May 7, 2010 by namawinelake

As our neighbours up North and across the water survey the many surprises unfolding in the general election, I look at what the changes will mean for NAMA. Firstly it was estimated that 26.9% (or €22bn) of the €82.5bn NAMA-bound loans considered by the EU in February 2010 relate to assets held in the UK (€5bn in Northern Ireland and €17bn in Great Britain).

Will there be changes at HM Treasury where the Labour MP, Alastair Darling is the incumbent?  I don’t think we’ll know for a couple of days but I think it is fair to say that the Liberal Democrat Finance spokesman, the widely respected Vince Cable, will have some input to policy regardless of whether the principal incumbent is Tory or Labour. Neither Vince Cable or Tory Finance shadow, George Osborne, have expressed any strong feelings towards NAMA. NAMA must observe the laws in other jurisdictions. No major policy specifically relating to property is in the offing – yes there may be a mansion tax from the Lib Dems, there may be some curtailment of tax avoidance by property funds, but all in all, it is likely to be business as usual. UPDATE: present details on Wednesday 12th May, 2010 with respect to the Conservative-Lib Dem coalition suggest the mansion tax idea is binned and there is no news on the tax avoidance measures proposed by the Lib Dems. George Osborne is installed as Chancellor and Vince Cable the Banking and Business Secretary. Sterling seems to be strengthening and is presently at GBP 1 = Euro 1.18 – given the turmoil in Europe generally at present it is impossible to tell what vector is having the most influence.

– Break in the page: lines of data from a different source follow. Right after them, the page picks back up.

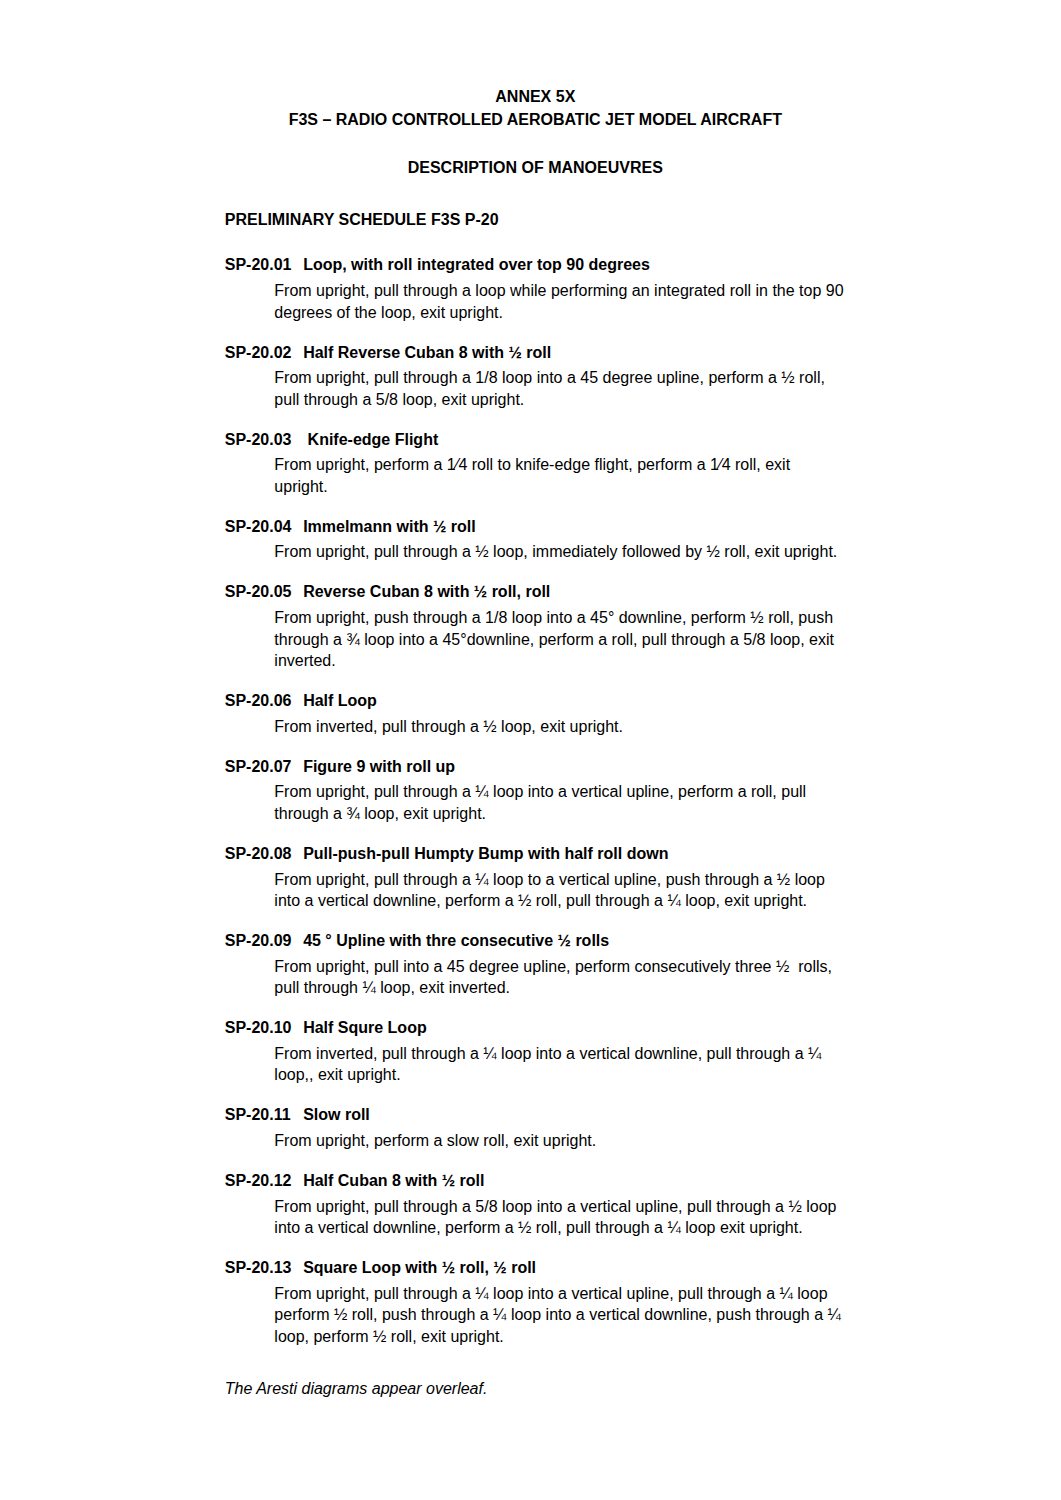ANNEX 5X F3S – RADIO CONTROLLED AEROBATIC JET MODEL AIRCRAFT
DESCRIPTION OF MANOEUVRES
PRELIMINARY SCHEDULE F3S P-20
SP-20.01 Loop, with roll integrated over top 90 degrees
From upright, pull through a loop while performing an integrated roll in the top 90 degrees of the loop, exit upright.
SP-20.02 Half Reverse Cuban 8 with ½ roll
From upright, pull through a 1/8 loop into a 45 degree upline, perform a ½ roll, pull through a 5/8 loop, exit upright.
SP-20.03 Knife-edge Flight
From upright, perform a 1⁄4 roll to knife-edge flight, perform a 1⁄4 roll, exit upright.
SP-20.04 Immelmann with ½ roll
From upright, pull through a ½ loop, immediately followed by ½ roll, exit upright.
SP-20.05 Reverse Cuban 8 with ½ roll, roll
From upright, push through a 1/8 loop into a 45° downline, perform ½ roll, push through a ¾ loop into a 45°downline, perform a roll, pull through a 5/8 loop, exit inverted.
SP-20.06 Half Loop
From inverted, pull through a ½ loop, exit upright.
SP-20.07 Figure 9 with roll up
From upright, pull through a ¼ loop into a vertical upline, perform a roll, pull through a ¾ loop, exit upright.
SP-20.08 Pull-push-pull Humpty Bump with half roll down
From upright, pull through a ¼ loop to a vertical upline, push through a ½ loop into a vertical downline, perform a ½ roll, pull through a ¼ loop, exit upright.
SP-20.0945 ° Upline with thre consecutive ½ rolls
From upright, pull into a 45 degree upline, perform consecutively three ½ rolls, pull through ¼ loop, exit inverted.
SP-20.10 Half Squre Loop
From inverted, pull through a ¼ loop into a vertical downline, pull through a ¼ loop,, exit upright.
SP-20.11 Slow roll
From upright, perform a slow roll, exit upright.
SP-20.12 Half Cuban 8 with ½ roll
From upright, pull through a 5/8 loop into a vertical upline, pull through a ½ loop into a vertical downline, perform a ½ roll, pull through a ¼ loop exit upright.
SP-20.13 Square Loop with ½ roll, ½ roll
From upright, pull through a ¼ loop into a vertical upline, pull through a ¼ loop perform ½ roll, push through a ¼ loop into a vertical downline, push through a ¼ loop, perform ½ roll, exit upright.
The Aresti diagrams appear overleaf.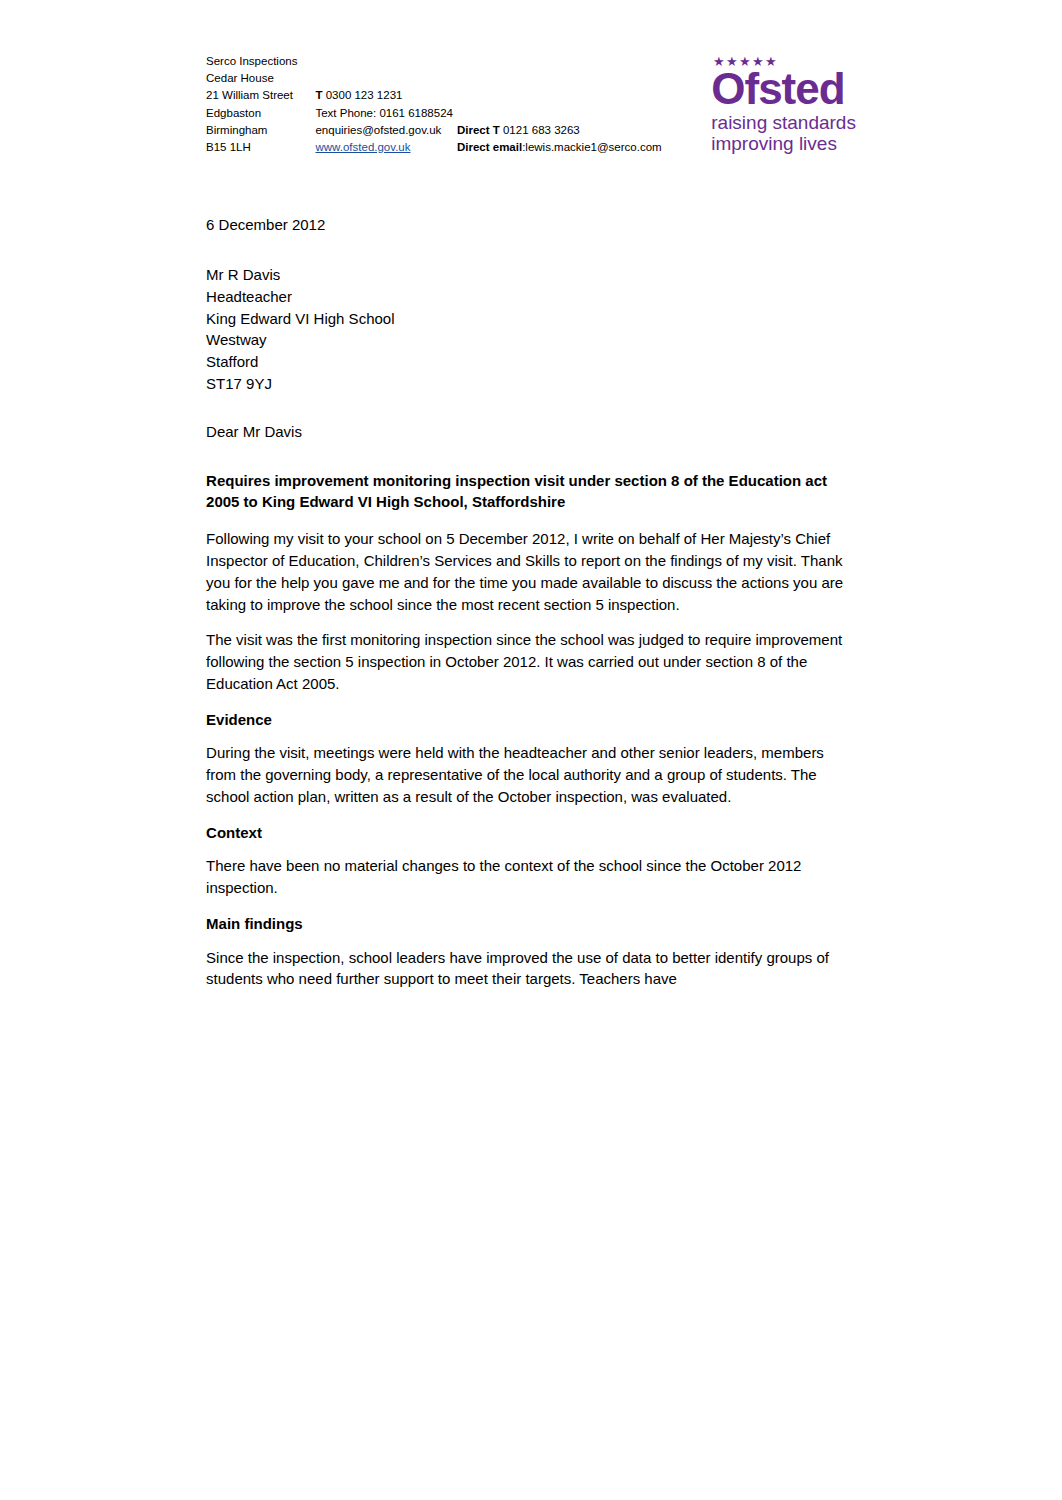Serco Inspections
Cedar House
21 William Street
Edgbaston
Birmingham
B15 1LH
T 0300 123 1231
Text Phone: 0161 6188524
enquiries@ofsted.gov.uk
www.ofsted.gov.uk
Direct T 0121 683 3263
Direct email:lewis.mackie1@serco.com
★★★★★
Ofsted
raising standards
improving lives
6 December 2012
Mr R Davis
Headteacher
King Edward VI High School
Westway
Stafford
ST17 9YJ
Dear Mr Davis
Requires improvement monitoring inspection visit under section 8 of the Education act 2005 to King Edward VI High School, Staffordshire
Following my visit to your school on 5 December 2012, I write on behalf of Her Majesty’s Chief Inspector of Education, Children’s Services and Skills to report on the findings of my visit. Thank you for the help you gave me and for the time you made available to discuss the actions you are taking to improve the school since the most recent section 5 inspection.
The visit was the first monitoring inspection since the school was judged to require improvement following the section 5 inspection in October 2012. It was carried out under section 8 of the Education Act 2005.
Evidence
During the visit, meetings were held with the headteacher and other senior leaders, members from the governing body, a representative of the local authority and a group of students. The school action plan, written as a result of the October inspection, was evaluated.
Context
There have been no material changes to the context of the school since the October 2012 inspection.
Main findings
Since the inspection, school leaders have improved the use of data to better identify groups of students who need further support to meet their targets. Teachers have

It is difficult to tell what is happening to sterling:euro exchange rates with Greece’s woes, the possibility of contagion in the Euro area, the emerging sovereign debt bubble (and the UK’s debt is far greater than ours) and of course the hung British parliament all vying to influence exchange rates. Since opinion polls have been predicting a hung parliament for some time and arguably the uncertainty is built into existing rates, the fact that there is a hung parliament should not influence rates now as long as some form of government is worked out in the next few days. Whatever party or coalition comes to power they will need introduce a budget to contain the spiralling deficit, and the betting is there will be sweeping cuts to the public service and an increase in taxes (national insurance, VAT, mansion taxes have all been mooted). Meanwhile UK inflation is at the 3% level, so an increase in historically low interest rates is probable. Quantitative Easing, QE – printing more sterling in one form or other has largely come to an end. There will be the possibility of severe risk to sterling’s value if there is a long-drawn-out agreement on who governs.

In the North, the composition of the Assembly remains as before as it wasn’t affected by yesterday’s vote. Although Peter Robinson, the DUP leader, has lost his Westminster seat, he remains the First Minister for now and Sammy Wilson (who also retained his East Antrim Westminster seat comfortably)  remains Finance Minister, a role he in which he is probably quite safe – the DUP still has most Westminster MPs though Sinn Fein have the largest number of votes (that will be formalised when Fermanagh South Tyrone is resolved). There appears to be a decent working relationship between Brian Lenihan and Mr Wilson, so no change in procedures there. There’s a NAMA roadshow in Belfast next week. The Northern Ireland Construction Employers Federation seem to be keenly engaging its members in getting the most from NAMA, particularly the €5bn development pot. UPDATE: Whilst the DUP Westminster Election manifesto indicated that dual mandates would disappear after the election, the betting had been that this would not be the case, something apparently confirmed by DUP MP Gregory Campbell to the BBC on 10th May, 2010. My betting is that Sammy Wilson will remain in his Finance Assembly post.